If kids really want to learn how to excel at the game, they need to train with kitties. Only then, will they become true masters.
The House on the Hill is a big place. While I know all the good hiding spots for humans (I check them several times a day to make sure killers haven’t crept into the house to lie in wait to murder me), I don’t know the location of all the feline hot spots for vanishing.
When I first got Cali, she disappeared, and I tore apart the house looking for her. She had managed to crawl inside the back of the fake fireplace in the living room. Needless to say, that thing is totally plugged up now, and no longer a hiding spot.
On her first night here, Cleo somehow crawled under the love seat, even though there is barely any clearance between the floor and the bottom of the piece of furniture. I’ve got that all blocked off now.
There is a shelf in a closet in the guest bedroom that the kitties love to use when they need some alone time. Lately, Cassie has taken to sitting on the bath mat on the bath tub, where I cannot see her unless I pull back the shower curtain.

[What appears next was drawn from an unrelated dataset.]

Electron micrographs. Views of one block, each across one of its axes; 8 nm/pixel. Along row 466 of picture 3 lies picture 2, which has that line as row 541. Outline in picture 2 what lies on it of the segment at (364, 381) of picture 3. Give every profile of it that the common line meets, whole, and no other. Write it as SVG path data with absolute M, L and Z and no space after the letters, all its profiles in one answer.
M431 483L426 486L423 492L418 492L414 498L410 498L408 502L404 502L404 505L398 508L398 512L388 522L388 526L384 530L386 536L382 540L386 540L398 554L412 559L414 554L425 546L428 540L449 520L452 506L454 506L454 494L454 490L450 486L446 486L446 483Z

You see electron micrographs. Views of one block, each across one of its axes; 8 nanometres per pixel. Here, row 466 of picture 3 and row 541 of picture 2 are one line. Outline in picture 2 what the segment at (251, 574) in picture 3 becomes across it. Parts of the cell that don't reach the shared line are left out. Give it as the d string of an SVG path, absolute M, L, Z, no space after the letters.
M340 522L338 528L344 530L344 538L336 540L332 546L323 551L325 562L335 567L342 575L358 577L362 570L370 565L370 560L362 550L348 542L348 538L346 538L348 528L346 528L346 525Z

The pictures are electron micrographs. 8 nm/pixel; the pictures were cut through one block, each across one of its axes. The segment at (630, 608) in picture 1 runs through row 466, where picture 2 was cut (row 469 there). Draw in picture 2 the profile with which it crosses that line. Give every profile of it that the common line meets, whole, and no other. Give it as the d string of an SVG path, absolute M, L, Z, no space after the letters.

I thought I knew all the hiding spots.
I finally found her upstairs, outside the storage closet, in a long, thin box that I’ve never thrown away for some reason.
As you can see from the photo, Cassie was quite content in her new private lounge area. The sun was shining in on her from the hall window, and her sisters couldn’t bother her because, like me, they had no idea where she was.
Once my heart stopped racing because I knew she was safe and sound, I snapped this photo to share on social media.
The world needed to see how adorable my kitty is.
Cassie isn’t the troublemaker. That’s Cleo’s gig. So when she went into full hide and seek mode on me, it made sense for me to think something was wrong. After all, she usually just hangs out in the kitchen sink trying to use the Jedi Mind Trick to turn on the faucet so she can have a drink.
Crisis averted, I went back to my business. After, of course, checking on Cali and Cleo to make sure I knew exactly where they were.
This all means I was totally astonished when Cassie disappeared yet again a half hour later. I know now that the girls had an awesome game of Hide and Seek going on, and I was overreacting and ruining their fun, but they need to understand that anxiety runs in my veins right alongside the blood.
I checked that box, wondering if she’d go back to it. Stupid me. Cassie was far too clever for that move.
No, she wasn’t in the dryer! Don’t be foolish. The kitties aren’t allowed in the basement. Several of the scientists I keep down there are allergic to cats.
She was curled up asleep in the laundry basket, atop the clothes I’d removed from the dryer, but had not yet gotten around to folding.
She looked so cute, that I let her stay there. Okay, I might have also been motivated to allow her to remain there because doing so meant I didn’t have to fold my laundry.
After her nap, Cassie was declared Queen of Hide and Seek, then returned to her usual perch in the kitchen sink.
Cali is never hard to find. She’s either in my lap, asleep on my chest, or curled up on the bed. I’m pretty sure she has given up being Hide and Seek Queen because she has accepted that Cassie is impossible to beat.
Cleo, on the other hand, likes to run wind sprints through the house, so even if I can’t see her, I can almost always hear her.
And sometimes, there is no need to go looking for her. As you can see, she loves to get right up in my lap and prevent me from accessing the laptop. She fancies herself to be a writer’s kitty, and believes she is an integral part of my creative process.
My kitties are awesome, and they fill my life with love and happiness. And the occasional bout of anxiety when they show off their excellent Hide and Seek skills…
Do your pets have any special talents?